Please copy, character for character, the lines between the one holding "更新时间：2026-08-06 20:51:38" and the one holding "宝马汽车模具后窗产品试模品质卓越 精益求精的绝对杠扛表现", inclusive, from the items below.

:::::

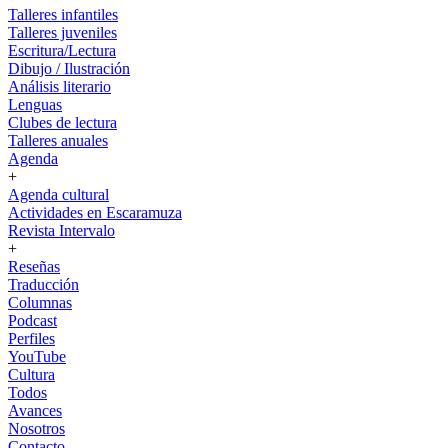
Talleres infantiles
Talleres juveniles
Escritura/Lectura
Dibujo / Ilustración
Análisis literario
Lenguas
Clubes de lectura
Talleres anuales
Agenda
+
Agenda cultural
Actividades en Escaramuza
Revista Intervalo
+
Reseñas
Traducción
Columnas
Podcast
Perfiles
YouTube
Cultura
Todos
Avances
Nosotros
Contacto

:::::

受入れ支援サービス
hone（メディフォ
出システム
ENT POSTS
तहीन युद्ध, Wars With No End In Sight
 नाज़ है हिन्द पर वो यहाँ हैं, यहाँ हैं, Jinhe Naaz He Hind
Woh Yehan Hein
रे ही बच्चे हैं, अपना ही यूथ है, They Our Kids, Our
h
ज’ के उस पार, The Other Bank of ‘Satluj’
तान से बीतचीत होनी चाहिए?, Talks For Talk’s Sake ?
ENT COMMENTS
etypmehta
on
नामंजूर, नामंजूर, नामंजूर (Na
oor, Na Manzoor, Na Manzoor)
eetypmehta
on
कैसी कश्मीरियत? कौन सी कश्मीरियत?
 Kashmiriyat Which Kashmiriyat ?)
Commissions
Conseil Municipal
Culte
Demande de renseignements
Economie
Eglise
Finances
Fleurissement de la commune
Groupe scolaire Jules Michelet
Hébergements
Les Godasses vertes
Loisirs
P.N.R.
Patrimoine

:::::

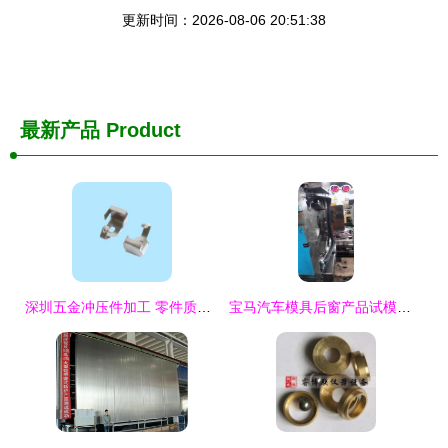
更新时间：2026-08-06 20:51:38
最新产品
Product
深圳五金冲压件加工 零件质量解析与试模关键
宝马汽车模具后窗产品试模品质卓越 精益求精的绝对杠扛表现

:::::

- _Output_:
更新时间：2026-08-06 20:51:38
最新产品
Product
深圳五金冲压件加工 零件质量解析与试模关键
宝马汽车模具后窗产品试模品质卓越 精益求精的绝对杠扛表现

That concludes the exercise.